Collected data entries:
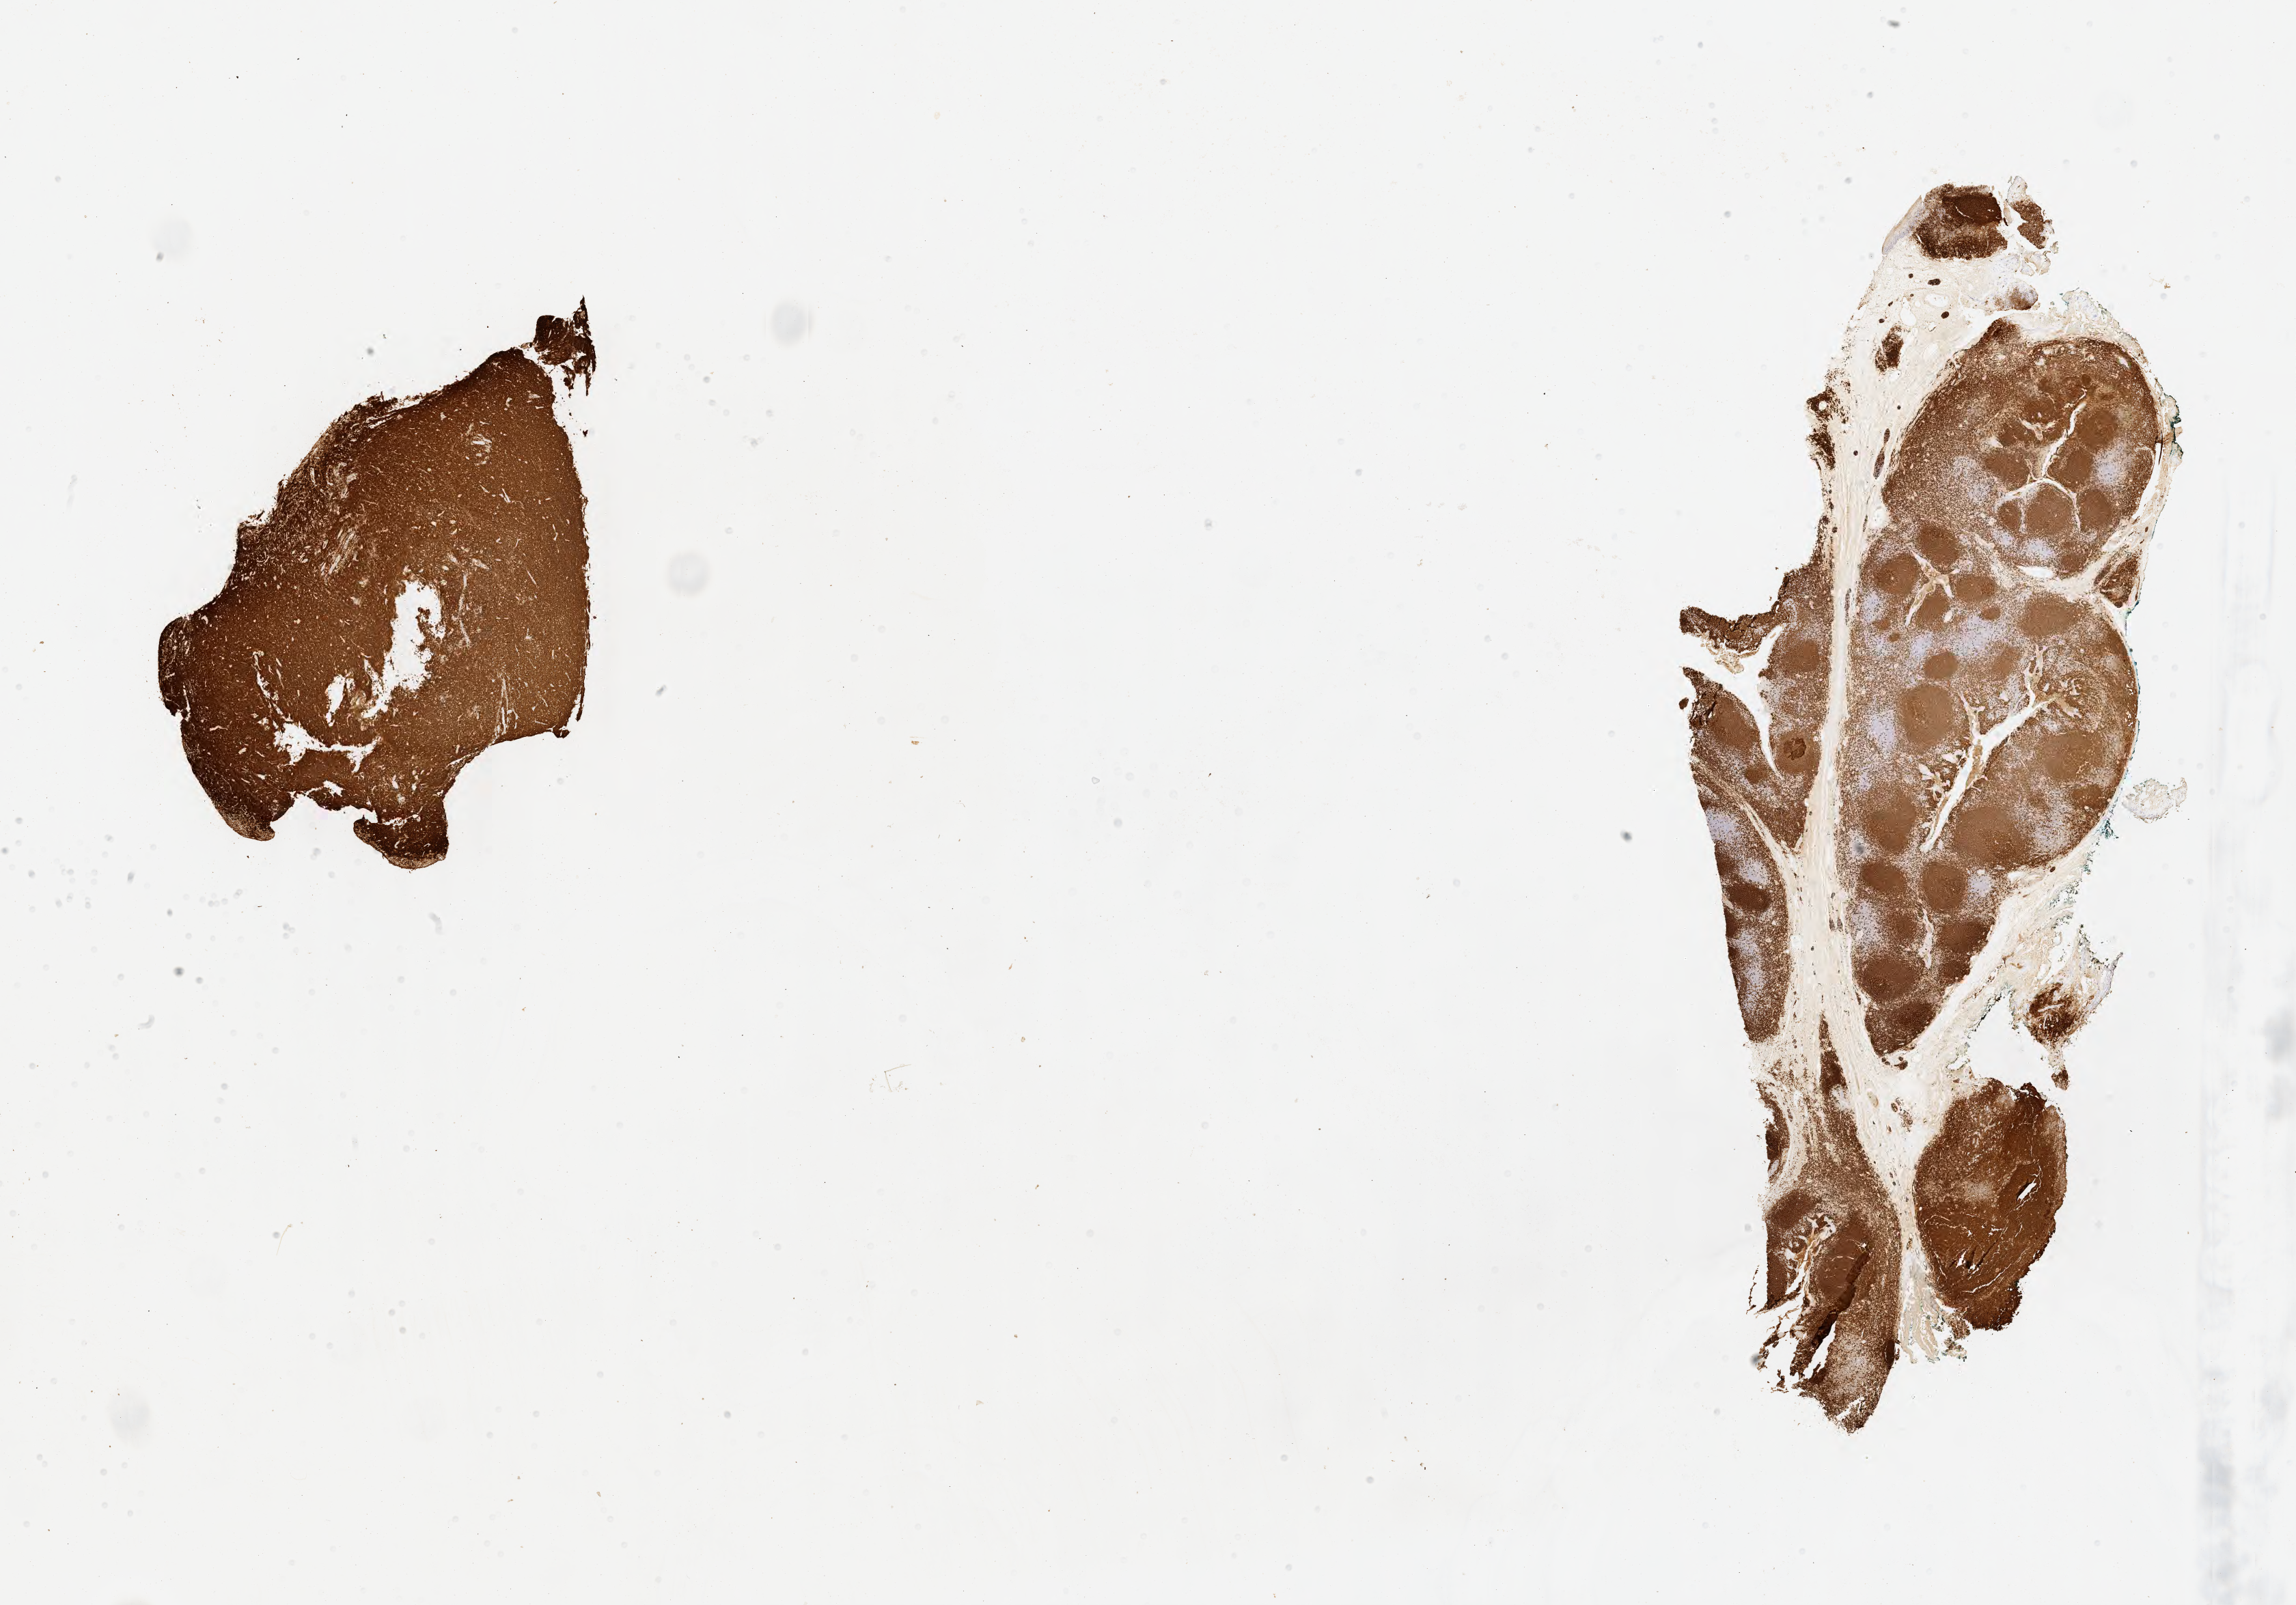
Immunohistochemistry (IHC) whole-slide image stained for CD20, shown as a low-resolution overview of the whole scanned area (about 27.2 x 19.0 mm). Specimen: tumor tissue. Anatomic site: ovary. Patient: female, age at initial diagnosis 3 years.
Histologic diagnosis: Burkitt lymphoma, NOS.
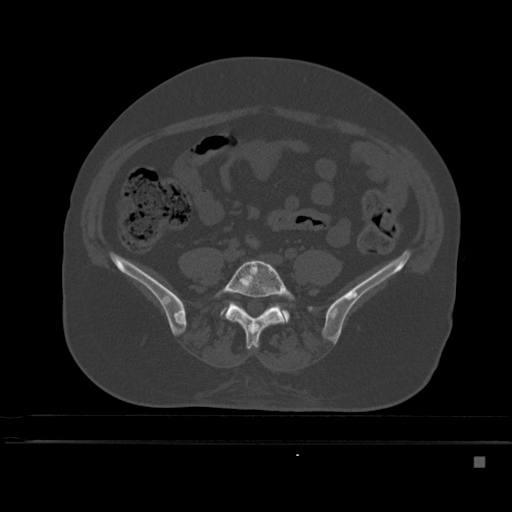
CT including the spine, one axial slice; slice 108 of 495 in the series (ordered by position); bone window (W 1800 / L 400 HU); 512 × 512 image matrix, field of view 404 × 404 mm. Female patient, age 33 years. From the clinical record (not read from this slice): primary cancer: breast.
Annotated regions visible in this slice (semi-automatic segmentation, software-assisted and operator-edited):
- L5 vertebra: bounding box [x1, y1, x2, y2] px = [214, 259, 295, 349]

Task item:
Copy out, from the data above, every line holding the word "image".

Result of the task:
Immunohistochemistry (IHC) whole-slide image stained for CD20, shown as a low-resolution overview of the whole scanned area (about 27.2 x 19.0 mm). Specimen: tumor tissue. Anatomic site: ovary. Patient: female, age at initial diagnosis 3 years.
CT including the spine, one axial slice; slice 108 of 495 in the series (ordered by position); bone window (W 1800 / L 400 HU); 512 × 512 image matrix, field of view 404 × 404 mm. Female patient, age 33 years. From the clinical record (not read from this slice): primary cancer: breast.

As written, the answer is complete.